## [PROBLEM TO SOLVE]
Leave out the pictures and retype, exactly, the lines below from the line with "[87,155,332,176] Developer Documentation" up to and including the line with "[694,103,786,115] [58,124,112,136] environment", nothing more.

## [INPUT DATA]
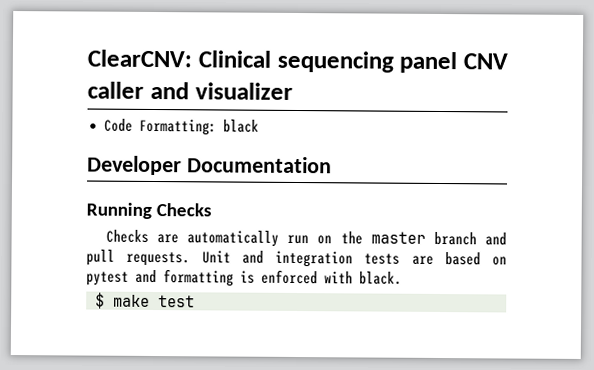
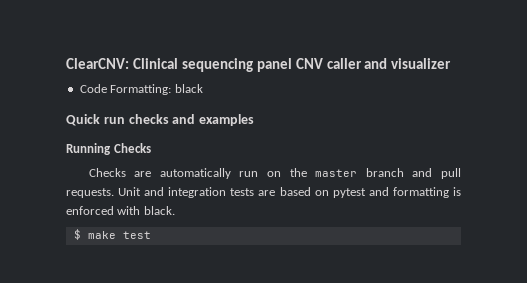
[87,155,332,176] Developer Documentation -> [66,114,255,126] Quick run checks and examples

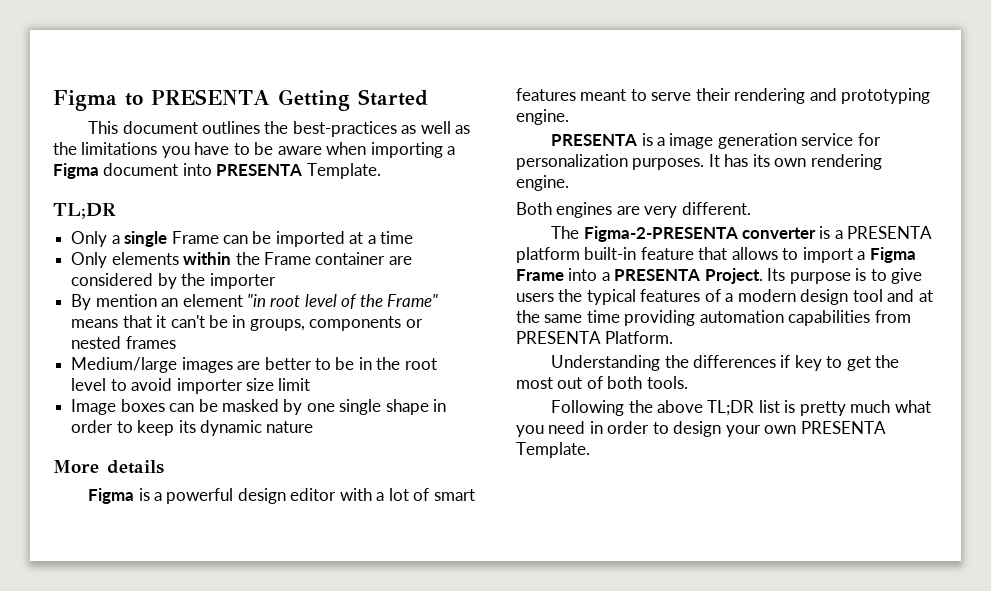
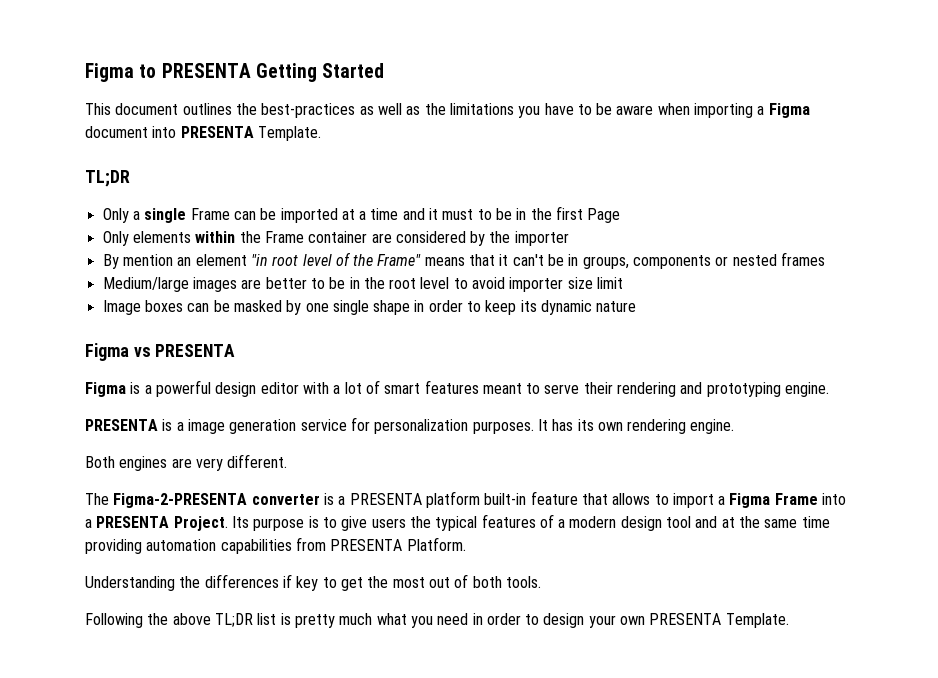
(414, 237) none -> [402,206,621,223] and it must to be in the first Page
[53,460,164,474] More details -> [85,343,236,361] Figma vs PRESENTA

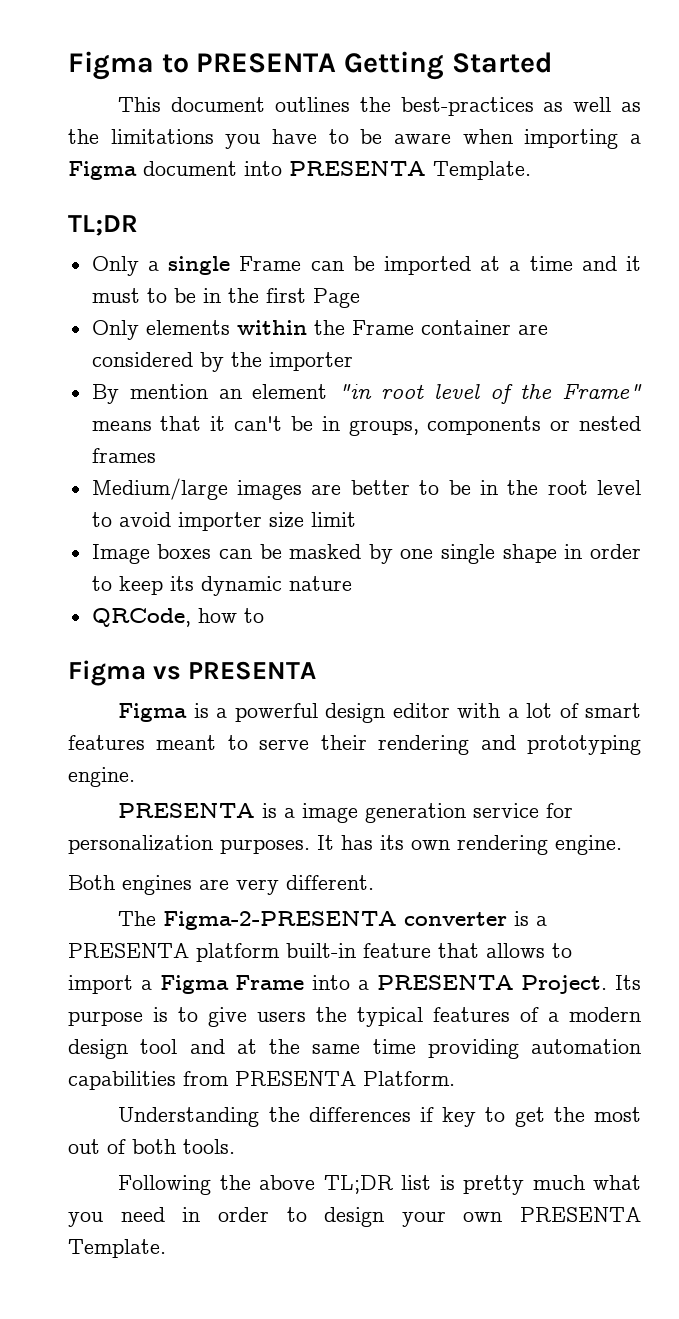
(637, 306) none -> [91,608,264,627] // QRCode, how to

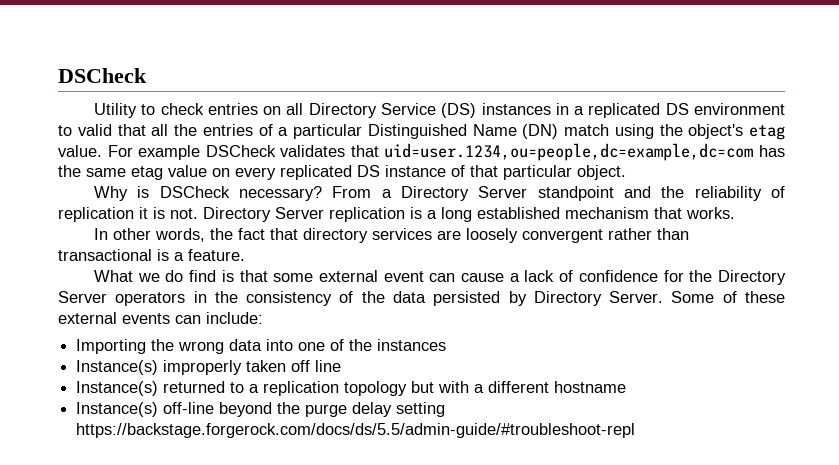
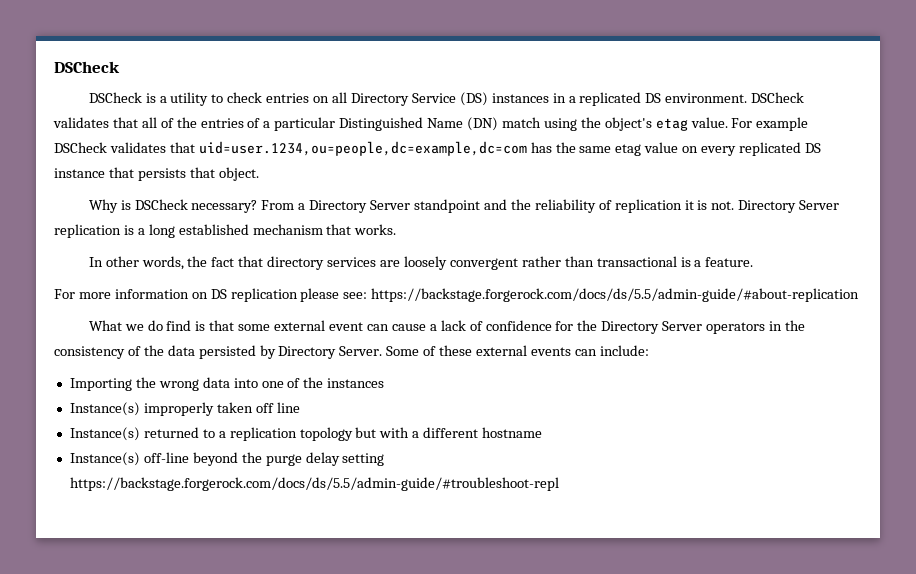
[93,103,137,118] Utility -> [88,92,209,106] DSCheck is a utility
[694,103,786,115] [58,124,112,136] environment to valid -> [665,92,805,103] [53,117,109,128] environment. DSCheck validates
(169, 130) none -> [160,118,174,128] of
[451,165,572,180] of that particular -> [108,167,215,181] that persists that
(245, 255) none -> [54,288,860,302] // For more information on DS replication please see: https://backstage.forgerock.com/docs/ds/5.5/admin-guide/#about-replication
* * *
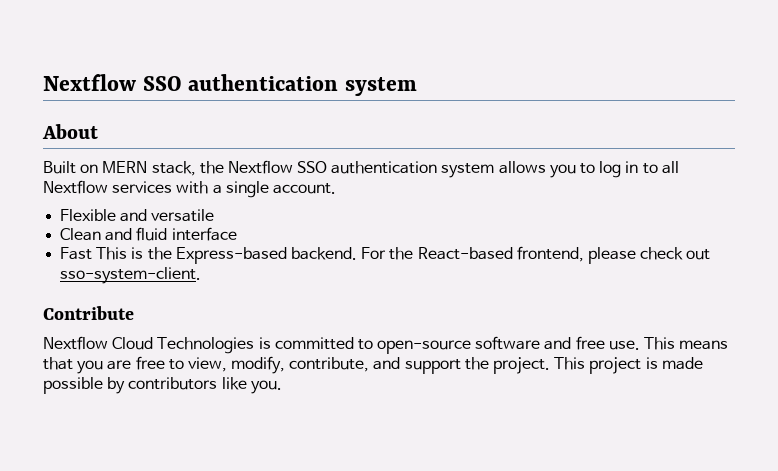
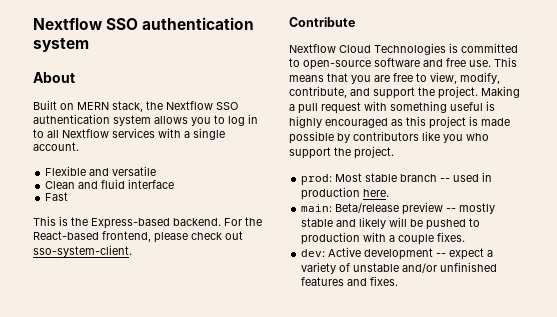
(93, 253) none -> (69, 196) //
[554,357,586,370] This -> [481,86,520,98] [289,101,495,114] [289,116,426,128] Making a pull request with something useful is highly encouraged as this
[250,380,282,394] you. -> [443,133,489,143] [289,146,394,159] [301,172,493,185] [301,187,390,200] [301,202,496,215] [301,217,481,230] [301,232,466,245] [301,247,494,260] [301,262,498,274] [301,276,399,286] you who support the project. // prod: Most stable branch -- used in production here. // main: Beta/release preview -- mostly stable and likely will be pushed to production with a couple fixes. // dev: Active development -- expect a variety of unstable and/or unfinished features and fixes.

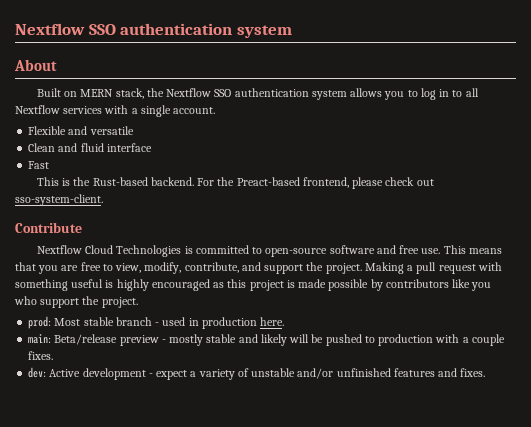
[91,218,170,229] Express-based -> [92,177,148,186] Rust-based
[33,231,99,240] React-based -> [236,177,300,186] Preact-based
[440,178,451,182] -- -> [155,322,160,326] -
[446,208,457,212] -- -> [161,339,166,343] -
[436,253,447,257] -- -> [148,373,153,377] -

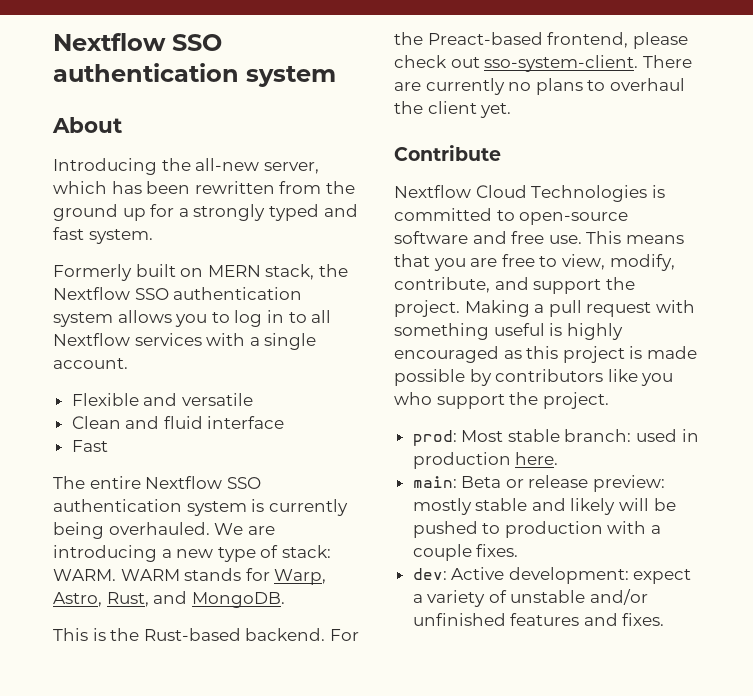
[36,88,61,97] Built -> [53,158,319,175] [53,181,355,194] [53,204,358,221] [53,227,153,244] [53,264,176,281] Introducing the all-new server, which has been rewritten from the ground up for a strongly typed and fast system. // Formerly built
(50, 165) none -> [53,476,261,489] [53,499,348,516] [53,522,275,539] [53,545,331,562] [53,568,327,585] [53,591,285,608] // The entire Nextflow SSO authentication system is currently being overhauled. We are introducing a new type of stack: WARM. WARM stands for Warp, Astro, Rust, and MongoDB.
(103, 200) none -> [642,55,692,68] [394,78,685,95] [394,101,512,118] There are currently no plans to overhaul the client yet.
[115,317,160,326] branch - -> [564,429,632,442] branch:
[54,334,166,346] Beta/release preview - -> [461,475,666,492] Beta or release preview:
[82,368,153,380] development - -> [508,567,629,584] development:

## [ANSWER AREA]
[87,155,332,176] Developer Documentation -> [66,114,255,126] Quick run checks and examples

(414, 237) none -> [402,206,621,223] and it must to be in the first Page
[53,460,164,474] More details -> [85,343,236,361] Figma vs PRESENTA

(637, 306) none -> [91,608,264,627] // QRCode, how to

[93,103,137,118] Utility -> [88,92,209,106] DSCheck is a utility
[694,103,786,115] [58,124,112,136] environment to valid -> [665,92,805,103] [53,117,109,128] environment. DSCheck validates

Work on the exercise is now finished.